ABOUT THIS TASK ->
How many lines in the records below hold the string "HFOV"? Answer with the number alone.
==================================================
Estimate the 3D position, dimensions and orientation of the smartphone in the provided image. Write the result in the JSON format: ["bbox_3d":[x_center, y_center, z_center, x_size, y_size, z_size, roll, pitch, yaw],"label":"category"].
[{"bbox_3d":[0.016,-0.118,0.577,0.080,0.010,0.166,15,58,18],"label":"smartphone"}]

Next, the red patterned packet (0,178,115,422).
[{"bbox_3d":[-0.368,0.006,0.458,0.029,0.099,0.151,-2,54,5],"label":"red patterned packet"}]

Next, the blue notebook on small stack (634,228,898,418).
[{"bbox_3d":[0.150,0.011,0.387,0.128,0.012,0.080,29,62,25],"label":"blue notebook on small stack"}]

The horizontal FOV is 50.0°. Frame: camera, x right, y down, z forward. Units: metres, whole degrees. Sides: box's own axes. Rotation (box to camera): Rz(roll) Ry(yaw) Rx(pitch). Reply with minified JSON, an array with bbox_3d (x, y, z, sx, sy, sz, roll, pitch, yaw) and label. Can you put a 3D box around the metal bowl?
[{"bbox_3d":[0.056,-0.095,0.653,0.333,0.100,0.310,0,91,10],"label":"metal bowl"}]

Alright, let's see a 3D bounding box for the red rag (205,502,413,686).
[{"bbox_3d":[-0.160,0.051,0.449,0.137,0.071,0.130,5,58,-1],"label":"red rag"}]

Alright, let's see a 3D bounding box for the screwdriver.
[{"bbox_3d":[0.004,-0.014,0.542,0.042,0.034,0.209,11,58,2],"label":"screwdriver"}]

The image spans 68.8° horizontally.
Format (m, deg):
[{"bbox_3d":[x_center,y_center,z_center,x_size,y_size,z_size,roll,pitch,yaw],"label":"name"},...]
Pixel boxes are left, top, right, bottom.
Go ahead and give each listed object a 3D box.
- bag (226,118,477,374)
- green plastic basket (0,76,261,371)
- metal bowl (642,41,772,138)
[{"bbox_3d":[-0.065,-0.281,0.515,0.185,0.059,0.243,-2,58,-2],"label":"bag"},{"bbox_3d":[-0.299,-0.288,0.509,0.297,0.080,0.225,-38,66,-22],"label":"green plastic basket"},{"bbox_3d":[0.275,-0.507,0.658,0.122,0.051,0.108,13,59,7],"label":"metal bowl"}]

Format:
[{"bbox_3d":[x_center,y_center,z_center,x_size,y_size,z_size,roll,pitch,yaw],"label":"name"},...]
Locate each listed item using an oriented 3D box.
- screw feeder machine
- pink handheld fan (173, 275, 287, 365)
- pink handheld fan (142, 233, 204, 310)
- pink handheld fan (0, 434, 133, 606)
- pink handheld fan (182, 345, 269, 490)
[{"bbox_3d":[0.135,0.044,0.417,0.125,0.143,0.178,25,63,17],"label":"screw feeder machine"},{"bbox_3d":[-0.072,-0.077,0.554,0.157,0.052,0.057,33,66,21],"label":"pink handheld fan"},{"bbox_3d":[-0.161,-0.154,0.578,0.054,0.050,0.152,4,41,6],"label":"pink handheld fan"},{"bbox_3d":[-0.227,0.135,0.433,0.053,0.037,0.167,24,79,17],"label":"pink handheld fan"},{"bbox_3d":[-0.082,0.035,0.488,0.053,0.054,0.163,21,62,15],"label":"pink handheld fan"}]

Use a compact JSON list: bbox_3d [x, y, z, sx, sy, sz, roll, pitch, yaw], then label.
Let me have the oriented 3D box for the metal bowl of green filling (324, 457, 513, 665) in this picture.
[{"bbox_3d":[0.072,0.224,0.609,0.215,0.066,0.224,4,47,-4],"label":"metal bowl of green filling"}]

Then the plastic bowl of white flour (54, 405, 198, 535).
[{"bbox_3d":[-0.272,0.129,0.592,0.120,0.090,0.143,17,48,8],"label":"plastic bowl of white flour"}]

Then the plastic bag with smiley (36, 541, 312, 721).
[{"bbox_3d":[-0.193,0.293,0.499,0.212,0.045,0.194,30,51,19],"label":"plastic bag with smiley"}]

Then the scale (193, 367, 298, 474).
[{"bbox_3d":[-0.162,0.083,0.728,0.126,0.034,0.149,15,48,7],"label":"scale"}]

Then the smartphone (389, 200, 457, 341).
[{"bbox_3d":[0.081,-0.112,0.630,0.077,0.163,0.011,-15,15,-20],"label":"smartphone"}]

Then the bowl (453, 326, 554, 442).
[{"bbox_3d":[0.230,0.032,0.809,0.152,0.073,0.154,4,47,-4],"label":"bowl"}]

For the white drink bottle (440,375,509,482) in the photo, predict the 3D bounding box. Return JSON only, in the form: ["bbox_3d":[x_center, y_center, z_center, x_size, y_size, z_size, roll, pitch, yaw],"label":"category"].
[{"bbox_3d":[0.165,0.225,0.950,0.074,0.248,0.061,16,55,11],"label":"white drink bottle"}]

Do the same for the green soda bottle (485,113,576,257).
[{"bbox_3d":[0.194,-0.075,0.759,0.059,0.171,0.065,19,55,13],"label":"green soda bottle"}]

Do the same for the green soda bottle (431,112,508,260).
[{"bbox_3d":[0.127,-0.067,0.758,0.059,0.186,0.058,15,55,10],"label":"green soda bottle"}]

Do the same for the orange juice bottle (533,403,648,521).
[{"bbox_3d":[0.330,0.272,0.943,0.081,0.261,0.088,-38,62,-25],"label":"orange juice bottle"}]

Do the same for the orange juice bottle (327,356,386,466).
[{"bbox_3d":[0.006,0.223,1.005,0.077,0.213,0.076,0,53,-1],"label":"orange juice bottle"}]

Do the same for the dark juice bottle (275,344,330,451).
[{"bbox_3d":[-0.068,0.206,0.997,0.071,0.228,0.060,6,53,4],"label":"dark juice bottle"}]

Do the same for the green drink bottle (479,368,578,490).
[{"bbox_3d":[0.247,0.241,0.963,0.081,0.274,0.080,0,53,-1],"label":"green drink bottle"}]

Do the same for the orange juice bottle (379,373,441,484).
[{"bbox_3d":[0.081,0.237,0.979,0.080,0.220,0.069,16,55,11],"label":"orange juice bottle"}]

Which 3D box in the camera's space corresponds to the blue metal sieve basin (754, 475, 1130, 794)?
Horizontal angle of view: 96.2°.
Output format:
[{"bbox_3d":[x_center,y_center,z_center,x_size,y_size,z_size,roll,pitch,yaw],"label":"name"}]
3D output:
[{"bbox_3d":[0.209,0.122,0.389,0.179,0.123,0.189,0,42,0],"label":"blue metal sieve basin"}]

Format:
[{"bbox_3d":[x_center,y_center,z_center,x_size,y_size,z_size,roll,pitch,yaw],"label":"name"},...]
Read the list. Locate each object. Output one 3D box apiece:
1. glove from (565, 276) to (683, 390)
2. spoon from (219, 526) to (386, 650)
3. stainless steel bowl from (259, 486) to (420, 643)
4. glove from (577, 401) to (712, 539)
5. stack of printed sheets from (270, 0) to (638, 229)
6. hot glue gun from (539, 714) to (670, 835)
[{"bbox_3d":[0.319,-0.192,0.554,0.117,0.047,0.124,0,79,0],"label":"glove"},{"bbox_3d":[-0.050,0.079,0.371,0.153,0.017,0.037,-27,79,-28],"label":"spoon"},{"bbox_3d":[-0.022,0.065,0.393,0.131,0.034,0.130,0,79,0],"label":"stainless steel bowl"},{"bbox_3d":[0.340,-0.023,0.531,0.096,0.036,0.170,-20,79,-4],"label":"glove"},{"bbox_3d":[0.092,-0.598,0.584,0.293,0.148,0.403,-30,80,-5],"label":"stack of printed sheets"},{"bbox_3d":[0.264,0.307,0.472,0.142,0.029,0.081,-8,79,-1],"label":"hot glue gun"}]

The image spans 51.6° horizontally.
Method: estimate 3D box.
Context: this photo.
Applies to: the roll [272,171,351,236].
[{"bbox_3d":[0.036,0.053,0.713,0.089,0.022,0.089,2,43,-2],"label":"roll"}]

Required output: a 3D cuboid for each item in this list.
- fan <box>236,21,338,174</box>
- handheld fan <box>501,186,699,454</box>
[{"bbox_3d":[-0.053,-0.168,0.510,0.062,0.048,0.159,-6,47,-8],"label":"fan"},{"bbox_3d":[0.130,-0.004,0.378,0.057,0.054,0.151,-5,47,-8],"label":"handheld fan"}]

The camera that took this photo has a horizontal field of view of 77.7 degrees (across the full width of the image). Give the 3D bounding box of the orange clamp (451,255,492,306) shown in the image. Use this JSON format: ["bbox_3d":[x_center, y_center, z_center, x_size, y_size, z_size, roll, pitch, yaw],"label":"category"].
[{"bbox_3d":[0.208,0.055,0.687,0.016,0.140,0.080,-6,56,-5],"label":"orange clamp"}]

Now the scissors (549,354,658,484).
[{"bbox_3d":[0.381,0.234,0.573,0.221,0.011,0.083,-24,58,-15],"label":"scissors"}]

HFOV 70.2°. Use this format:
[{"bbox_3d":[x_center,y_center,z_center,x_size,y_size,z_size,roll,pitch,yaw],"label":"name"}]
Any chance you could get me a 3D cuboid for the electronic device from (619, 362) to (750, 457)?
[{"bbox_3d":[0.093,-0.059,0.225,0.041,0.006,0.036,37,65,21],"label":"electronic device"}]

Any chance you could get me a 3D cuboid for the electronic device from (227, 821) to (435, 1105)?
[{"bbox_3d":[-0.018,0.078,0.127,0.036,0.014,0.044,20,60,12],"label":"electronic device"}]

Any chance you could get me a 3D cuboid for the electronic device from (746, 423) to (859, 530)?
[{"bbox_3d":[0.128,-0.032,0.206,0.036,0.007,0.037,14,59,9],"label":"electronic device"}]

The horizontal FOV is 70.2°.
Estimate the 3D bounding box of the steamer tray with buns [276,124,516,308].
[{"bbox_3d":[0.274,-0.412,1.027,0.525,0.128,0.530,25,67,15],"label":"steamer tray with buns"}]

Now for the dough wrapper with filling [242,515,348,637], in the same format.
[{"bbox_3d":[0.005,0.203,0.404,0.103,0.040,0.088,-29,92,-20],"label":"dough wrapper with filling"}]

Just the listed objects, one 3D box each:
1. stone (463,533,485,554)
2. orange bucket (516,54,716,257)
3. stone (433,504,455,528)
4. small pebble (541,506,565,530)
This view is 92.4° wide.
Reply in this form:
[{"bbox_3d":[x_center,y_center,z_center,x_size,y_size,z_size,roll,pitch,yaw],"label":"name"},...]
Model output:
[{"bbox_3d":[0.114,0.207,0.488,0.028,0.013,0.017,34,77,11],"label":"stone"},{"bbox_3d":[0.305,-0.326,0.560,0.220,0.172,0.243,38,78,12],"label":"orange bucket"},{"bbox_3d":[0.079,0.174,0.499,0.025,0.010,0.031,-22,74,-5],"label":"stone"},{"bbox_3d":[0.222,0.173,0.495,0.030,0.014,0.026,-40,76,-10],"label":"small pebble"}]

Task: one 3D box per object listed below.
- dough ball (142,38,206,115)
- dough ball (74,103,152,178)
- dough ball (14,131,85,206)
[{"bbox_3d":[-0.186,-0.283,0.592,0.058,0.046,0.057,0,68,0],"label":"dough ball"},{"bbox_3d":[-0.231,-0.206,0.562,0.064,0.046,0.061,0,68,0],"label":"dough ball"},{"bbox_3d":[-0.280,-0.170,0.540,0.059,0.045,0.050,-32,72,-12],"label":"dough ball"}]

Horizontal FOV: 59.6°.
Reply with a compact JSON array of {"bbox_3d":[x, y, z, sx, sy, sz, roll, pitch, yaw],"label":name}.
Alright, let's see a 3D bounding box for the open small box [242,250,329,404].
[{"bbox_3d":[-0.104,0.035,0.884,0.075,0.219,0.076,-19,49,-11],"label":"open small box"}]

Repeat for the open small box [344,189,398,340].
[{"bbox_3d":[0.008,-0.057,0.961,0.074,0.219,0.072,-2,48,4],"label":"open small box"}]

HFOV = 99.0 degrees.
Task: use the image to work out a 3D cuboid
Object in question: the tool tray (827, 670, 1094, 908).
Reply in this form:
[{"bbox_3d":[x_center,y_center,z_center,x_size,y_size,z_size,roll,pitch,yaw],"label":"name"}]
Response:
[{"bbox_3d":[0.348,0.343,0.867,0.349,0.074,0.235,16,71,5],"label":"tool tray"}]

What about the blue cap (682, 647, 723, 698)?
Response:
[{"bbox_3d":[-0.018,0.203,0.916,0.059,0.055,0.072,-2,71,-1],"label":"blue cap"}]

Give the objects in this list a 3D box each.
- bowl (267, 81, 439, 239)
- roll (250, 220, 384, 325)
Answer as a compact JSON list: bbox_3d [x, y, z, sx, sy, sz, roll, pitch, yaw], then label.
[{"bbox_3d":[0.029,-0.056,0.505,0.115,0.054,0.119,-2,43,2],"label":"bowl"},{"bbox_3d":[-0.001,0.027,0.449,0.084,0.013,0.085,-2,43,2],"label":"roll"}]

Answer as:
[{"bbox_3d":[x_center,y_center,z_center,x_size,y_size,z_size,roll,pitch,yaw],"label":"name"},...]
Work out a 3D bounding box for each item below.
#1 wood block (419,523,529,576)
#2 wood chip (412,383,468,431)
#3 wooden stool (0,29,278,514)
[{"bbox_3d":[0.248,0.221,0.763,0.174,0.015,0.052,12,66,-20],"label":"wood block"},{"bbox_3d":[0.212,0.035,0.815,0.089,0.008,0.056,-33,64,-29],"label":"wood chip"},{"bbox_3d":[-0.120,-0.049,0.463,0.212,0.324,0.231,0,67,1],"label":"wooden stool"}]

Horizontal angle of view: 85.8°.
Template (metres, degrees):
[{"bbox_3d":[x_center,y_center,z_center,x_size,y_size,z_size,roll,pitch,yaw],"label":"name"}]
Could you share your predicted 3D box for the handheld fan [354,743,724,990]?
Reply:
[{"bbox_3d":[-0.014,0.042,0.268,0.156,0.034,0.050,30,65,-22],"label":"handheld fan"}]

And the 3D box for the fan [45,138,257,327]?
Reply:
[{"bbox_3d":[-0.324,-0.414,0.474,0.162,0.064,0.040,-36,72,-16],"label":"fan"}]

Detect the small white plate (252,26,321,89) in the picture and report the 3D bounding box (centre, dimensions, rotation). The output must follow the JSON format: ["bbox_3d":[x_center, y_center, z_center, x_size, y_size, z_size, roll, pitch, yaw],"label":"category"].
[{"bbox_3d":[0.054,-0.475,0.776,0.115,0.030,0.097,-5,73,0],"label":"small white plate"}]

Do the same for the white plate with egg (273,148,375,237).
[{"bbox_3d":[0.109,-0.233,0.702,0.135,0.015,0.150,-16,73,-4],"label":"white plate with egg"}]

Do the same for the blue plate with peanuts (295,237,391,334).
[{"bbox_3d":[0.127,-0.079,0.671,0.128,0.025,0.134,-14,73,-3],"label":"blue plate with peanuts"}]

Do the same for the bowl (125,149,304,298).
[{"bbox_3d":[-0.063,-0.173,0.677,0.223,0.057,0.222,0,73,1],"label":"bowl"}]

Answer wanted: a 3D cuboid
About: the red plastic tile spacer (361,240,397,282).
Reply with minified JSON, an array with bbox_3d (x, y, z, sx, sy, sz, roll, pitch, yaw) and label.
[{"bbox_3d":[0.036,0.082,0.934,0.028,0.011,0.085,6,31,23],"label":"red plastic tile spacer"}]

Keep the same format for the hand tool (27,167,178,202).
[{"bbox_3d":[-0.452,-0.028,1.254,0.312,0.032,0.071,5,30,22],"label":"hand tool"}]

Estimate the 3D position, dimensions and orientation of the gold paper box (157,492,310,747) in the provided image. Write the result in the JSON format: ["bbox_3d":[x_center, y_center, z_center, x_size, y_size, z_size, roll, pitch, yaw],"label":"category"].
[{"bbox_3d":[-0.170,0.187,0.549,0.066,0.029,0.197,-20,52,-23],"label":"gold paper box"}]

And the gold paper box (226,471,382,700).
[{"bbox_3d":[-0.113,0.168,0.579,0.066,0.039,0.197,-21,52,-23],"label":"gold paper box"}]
==================================================
TASK SOLUTION ->
2